Output what the records say, word for word, with no images.

=== AVAILABLE DATA ===

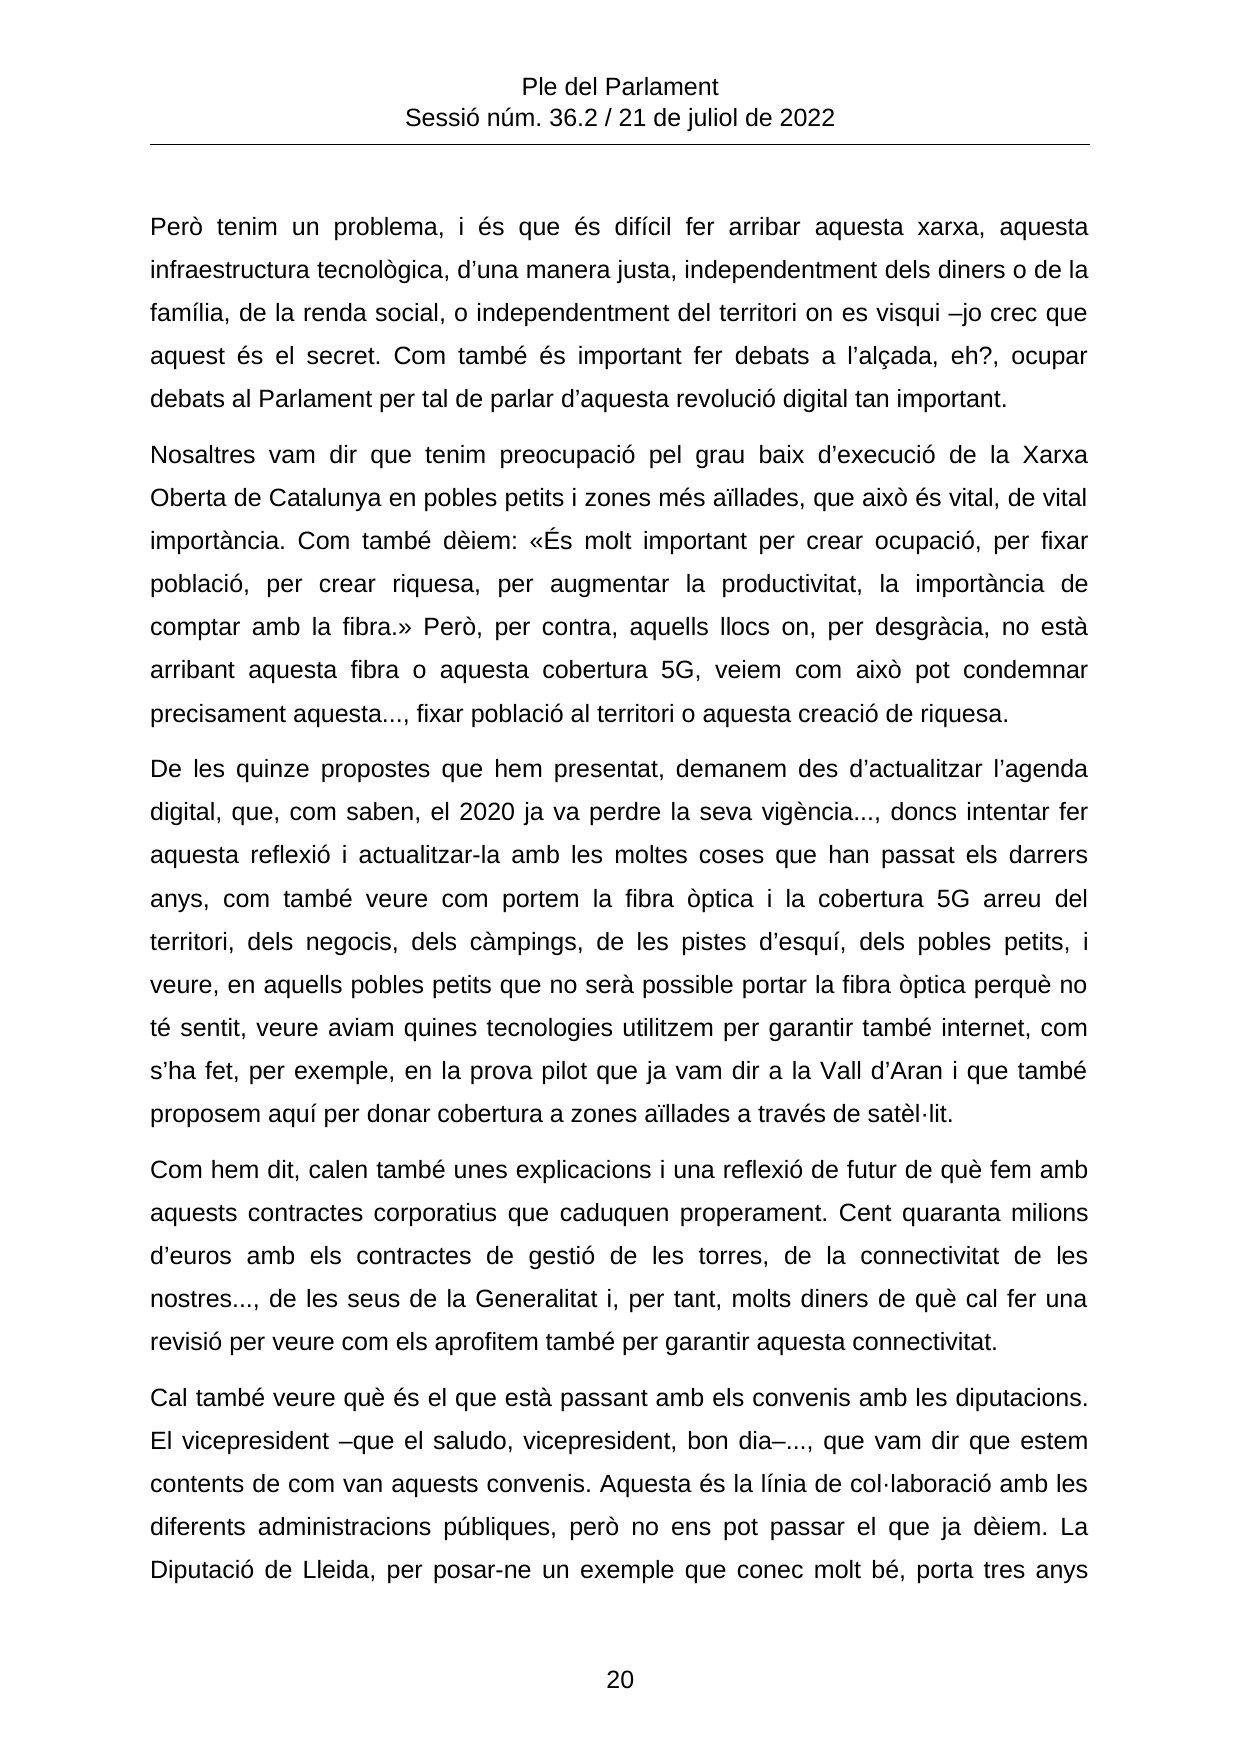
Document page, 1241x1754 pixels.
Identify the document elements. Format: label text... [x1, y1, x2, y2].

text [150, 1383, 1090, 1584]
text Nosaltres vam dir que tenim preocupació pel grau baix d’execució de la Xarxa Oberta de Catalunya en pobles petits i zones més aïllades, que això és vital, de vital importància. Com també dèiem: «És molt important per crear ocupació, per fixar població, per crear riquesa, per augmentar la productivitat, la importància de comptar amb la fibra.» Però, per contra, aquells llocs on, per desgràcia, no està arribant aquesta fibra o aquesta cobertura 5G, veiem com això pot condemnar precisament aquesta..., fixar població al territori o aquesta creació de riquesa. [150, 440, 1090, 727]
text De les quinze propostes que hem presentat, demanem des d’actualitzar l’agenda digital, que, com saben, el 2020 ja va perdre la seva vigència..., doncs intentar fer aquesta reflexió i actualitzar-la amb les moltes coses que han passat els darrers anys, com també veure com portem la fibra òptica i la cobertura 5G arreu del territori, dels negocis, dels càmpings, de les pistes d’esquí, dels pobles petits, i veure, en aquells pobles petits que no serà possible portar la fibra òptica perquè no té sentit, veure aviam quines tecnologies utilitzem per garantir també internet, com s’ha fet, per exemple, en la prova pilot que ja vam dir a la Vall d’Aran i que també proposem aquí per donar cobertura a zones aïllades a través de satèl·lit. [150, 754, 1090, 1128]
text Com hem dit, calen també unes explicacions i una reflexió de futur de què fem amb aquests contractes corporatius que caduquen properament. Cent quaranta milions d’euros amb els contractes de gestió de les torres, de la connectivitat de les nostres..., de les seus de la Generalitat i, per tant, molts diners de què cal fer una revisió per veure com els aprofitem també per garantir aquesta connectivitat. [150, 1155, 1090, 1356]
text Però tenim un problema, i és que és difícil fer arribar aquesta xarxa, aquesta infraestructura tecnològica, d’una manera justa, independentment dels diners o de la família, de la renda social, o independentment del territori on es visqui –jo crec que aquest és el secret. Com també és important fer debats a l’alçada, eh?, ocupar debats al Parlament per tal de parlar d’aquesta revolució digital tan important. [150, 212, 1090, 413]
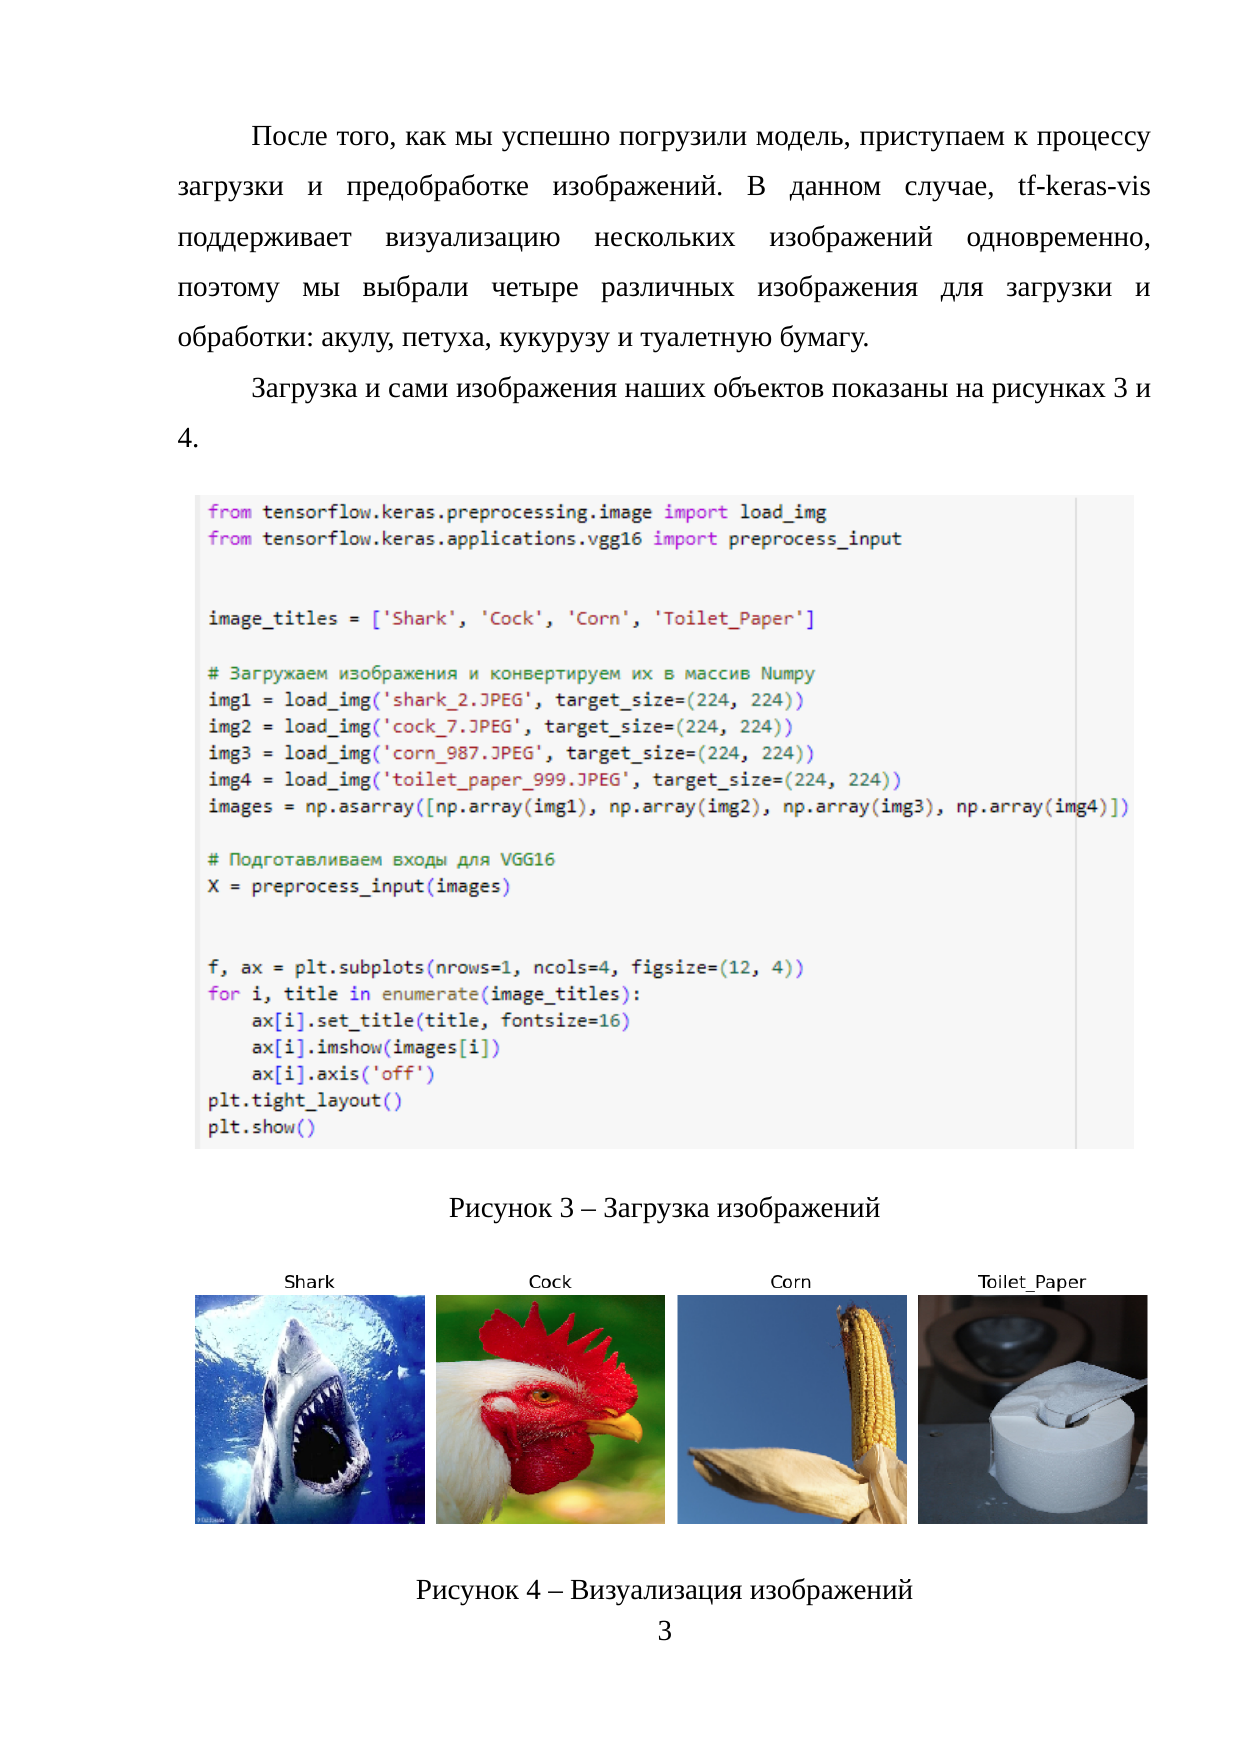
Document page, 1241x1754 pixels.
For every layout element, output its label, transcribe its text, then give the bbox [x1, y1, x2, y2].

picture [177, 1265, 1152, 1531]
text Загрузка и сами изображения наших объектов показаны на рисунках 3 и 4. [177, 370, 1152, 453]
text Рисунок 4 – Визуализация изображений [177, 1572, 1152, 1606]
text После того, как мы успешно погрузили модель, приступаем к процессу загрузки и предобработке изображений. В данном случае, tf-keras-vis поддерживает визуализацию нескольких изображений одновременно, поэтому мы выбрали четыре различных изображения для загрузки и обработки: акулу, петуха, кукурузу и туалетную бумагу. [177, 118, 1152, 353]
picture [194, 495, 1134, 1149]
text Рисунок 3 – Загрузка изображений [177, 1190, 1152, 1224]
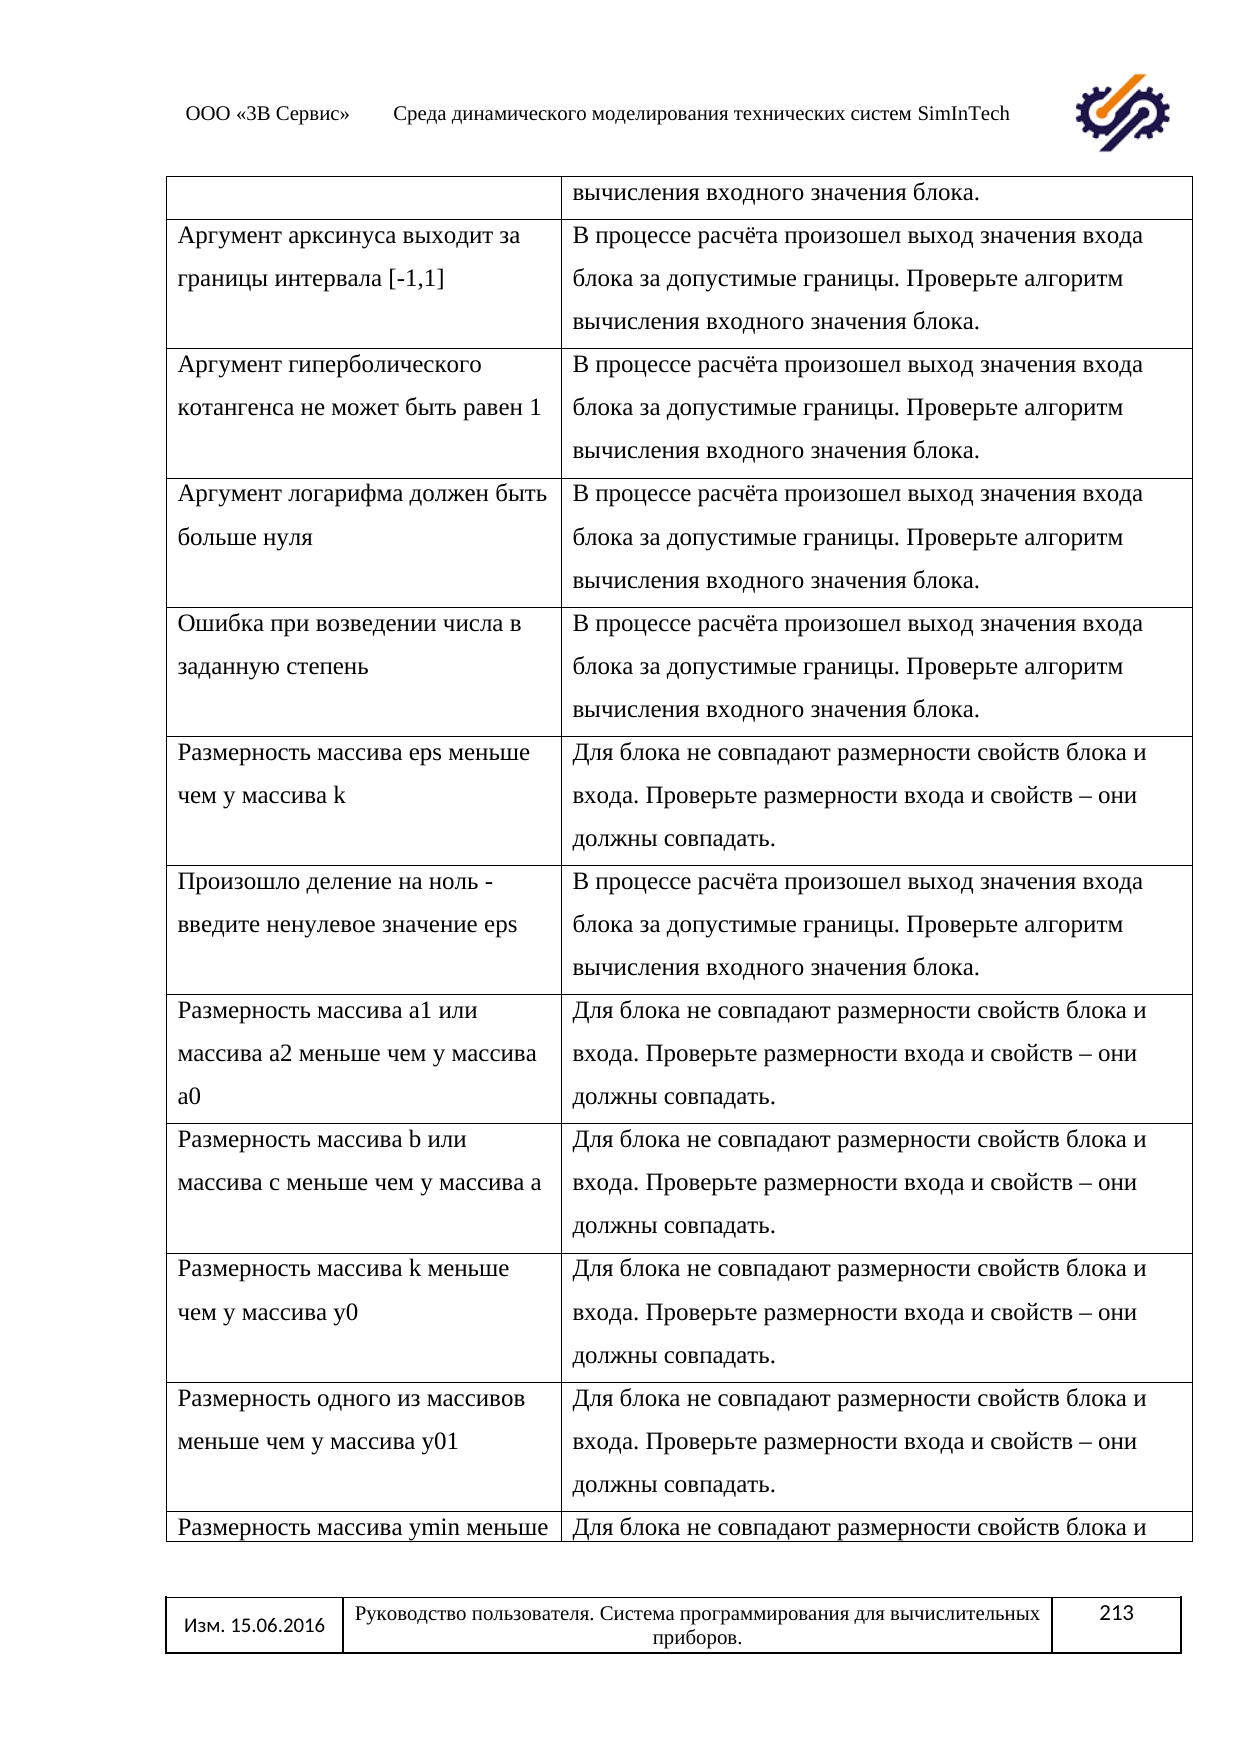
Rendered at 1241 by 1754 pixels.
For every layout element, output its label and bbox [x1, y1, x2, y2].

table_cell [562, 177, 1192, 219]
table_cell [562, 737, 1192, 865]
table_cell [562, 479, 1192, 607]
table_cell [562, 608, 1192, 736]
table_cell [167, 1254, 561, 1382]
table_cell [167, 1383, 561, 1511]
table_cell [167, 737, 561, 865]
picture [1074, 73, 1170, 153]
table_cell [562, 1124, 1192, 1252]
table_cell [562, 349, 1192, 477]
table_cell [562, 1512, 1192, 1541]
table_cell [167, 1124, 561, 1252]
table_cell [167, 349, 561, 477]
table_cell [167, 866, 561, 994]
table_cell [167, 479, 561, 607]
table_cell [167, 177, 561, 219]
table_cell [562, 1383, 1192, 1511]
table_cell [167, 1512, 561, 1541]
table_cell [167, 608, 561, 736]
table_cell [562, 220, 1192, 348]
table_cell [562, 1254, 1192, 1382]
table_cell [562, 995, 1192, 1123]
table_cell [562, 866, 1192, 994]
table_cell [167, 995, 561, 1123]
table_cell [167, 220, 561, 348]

===

- _FINISHED EXERCISE_
Document page, 1241x1754 pixels.
Identify the document elements. Format: label text... [x1, y1, x2, y2].

text [150, 1383, 1090, 1584]
text Nosaltres vam dir que tenim preocupació pel grau baix d’execució de la Xarxa Oberta de Catalunya en pobles petits i zones més aïllades, que això és vital, de vital importància. Com també dèiem: «És molt important per crear ocupació, per fixar població, per crear riquesa, per augmentar la productivitat, la importància de comptar amb la fibra.» Però, per contra, aquells llocs on, per desgràcia, no està arribant aquesta fibra o aquesta cobertura 5G, veiem com això pot condemnar precisament aquesta..., fixar població al territori o aquesta creació de riquesa. [150, 440, 1090, 727]
text De les quinze propostes que hem presentat, demanem des d’actualitzar l’agenda digital, que, com saben, el 2020 ja va perdre la seva vigència..., doncs intentar fer aquesta reflexió i actualitzar-la amb les moltes coses que han passat els darrers anys, com també veure com portem la fibra òptica i la cobertura 5G arreu del territori, dels negocis, dels càmpings, de les pistes d’esquí, dels pobles petits, i veure, en aquells pobles petits que no serà possible portar la fibra òptica perquè no té sentit, veure aviam quines tecnologies utilitzem per garantir també internet, com s’ha fet, per exemple, en la prova pilot que ja vam dir a la Vall d’Aran i que també proposem aquí per donar cobertura a zones aïllades a través de satèl·lit. [150, 754, 1090, 1128]
text Com hem dit, calen també unes explicacions i una reflexió de futur de què fem amb aquests contractes corporatius que caduquen properament. Cent quaranta milions d’euros amb els contractes de gestió de les torres, de la connectivitat de les nostres..., de les seus de la Generalitat i, per tant, molts diners de què cal fer una revisió per veure com els aprofitem també per garantir aquesta connectivitat. [150, 1155, 1090, 1356]
text Però tenim un problema, i és que és difícil fer arribar aquesta xarxa, aquesta infraestructura tecnològica, d’una manera justa, independentment dels diners o de la família, de la renda social, o independentment del territori on es visqui –jo crec que aquest és el secret. Com també és important fer debats a l’alçada, eh?, ocupar debats al Parlament per tal de parlar d’aquesta revolució digital tan important. [150, 212, 1090, 413]
Document page, 1241x1754 pixels.
For every layout element, output its label, transcribe its text, then give the bbox [x1, y1, x2, y2].

picture [177, 1265, 1152, 1531]
text Загрузка и сами изображения наших объектов показаны на рисунках 3 и 4. [177, 370, 1152, 453]
text Рисунок 4 – Визуализация изображений [177, 1572, 1152, 1606]
text После того, как мы успешно погрузили модель, приступаем к процессу загрузки и предобработке изображений. В данном случае, tf-keras-vis поддерживает визуализацию нескольких изображений одновременно, поэтому мы выбрали четыре различных изображения для загрузки и обработки: акулу, петуха, кукурузу и туалетную бумагу. [177, 118, 1152, 353]
picture [194, 495, 1134, 1149]
text Рисунок 3 – Загрузка изображений [177, 1190, 1152, 1224]
Rendered at 1241 by 1754 pixels.
For every layout element, output its label and bbox [x1, y1, x2, y2].

table_cell [562, 177, 1192, 219]
table_cell [562, 737, 1192, 865]
table_cell [562, 479, 1192, 607]
table_cell [562, 608, 1192, 736]
table_cell [167, 1254, 561, 1382]
table_cell [167, 1383, 561, 1511]
table_cell [167, 737, 561, 865]
picture [1074, 73, 1170, 153]
table_cell [562, 1124, 1192, 1252]
table_cell [562, 349, 1192, 477]
table_cell [562, 1512, 1192, 1541]
table_cell [167, 1124, 561, 1252]
table_cell [167, 349, 561, 477]
table_cell [167, 866, 561, 994]
table_cell [167, 479, 561, 607]
table_cell [167, 177, 561, 219]
table_cell [562, 1383, 1192, 1511]
table_cell [167, 1512, 561, 1541]
table_cell [167, 608, 561, 736]
table_cell [562, 220, 1192, 348]
table_cell [562, 1254, 1192, 1382]
table_cell [562, 995, 1192, 1123]
table_cell [562, 866, 1192, 994]
table_cell [167, 995, 561, 1123]
table_cell [167, 220, 561, 348]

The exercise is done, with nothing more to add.